**YOUR INSTRUCTIONS:** In the records below, some lines contain the word "files". Copy each of them.

━━ DATA EXCERPTS

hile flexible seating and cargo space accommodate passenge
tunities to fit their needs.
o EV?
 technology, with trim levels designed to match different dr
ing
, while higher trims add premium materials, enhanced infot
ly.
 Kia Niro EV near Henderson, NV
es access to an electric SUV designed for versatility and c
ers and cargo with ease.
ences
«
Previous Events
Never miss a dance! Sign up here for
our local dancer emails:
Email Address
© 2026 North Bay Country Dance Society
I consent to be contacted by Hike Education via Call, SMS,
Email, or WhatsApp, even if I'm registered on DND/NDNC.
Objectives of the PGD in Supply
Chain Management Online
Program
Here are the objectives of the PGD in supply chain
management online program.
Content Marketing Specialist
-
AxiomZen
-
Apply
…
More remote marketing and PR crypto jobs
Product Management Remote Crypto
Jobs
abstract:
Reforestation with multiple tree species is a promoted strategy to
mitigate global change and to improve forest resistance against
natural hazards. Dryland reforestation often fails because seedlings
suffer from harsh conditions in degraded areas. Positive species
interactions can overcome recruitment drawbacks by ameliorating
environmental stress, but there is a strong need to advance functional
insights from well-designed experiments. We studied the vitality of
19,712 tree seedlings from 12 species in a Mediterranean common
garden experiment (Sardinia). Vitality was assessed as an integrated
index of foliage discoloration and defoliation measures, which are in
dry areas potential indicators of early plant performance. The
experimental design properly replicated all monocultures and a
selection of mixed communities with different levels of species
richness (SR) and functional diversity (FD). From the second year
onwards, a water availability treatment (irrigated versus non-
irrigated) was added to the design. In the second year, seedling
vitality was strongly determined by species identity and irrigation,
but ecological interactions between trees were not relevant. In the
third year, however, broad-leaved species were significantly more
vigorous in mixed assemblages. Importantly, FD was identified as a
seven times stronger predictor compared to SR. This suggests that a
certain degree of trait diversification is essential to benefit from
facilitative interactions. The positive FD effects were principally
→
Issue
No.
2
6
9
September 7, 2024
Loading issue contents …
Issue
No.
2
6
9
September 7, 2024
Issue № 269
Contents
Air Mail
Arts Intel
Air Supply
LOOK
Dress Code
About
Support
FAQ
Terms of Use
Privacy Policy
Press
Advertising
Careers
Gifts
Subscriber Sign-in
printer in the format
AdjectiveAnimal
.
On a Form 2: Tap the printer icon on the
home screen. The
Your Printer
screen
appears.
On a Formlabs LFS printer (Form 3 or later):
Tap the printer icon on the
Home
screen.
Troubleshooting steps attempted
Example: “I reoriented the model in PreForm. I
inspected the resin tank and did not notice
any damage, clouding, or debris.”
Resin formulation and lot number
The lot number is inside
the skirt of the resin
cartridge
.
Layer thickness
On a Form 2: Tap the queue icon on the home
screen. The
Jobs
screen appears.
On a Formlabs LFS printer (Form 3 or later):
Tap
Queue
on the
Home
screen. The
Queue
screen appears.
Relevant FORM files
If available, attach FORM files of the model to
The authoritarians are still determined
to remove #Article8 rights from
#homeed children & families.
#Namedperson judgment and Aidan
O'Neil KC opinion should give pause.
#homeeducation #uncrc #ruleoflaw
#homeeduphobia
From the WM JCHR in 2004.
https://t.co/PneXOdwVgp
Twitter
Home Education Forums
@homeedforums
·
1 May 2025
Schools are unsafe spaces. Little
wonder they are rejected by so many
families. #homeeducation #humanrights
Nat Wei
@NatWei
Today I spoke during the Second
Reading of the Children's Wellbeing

━━━━

**EXPECTED ANSWER:**
Relevant FORM files
If available, attach FORM files of the model to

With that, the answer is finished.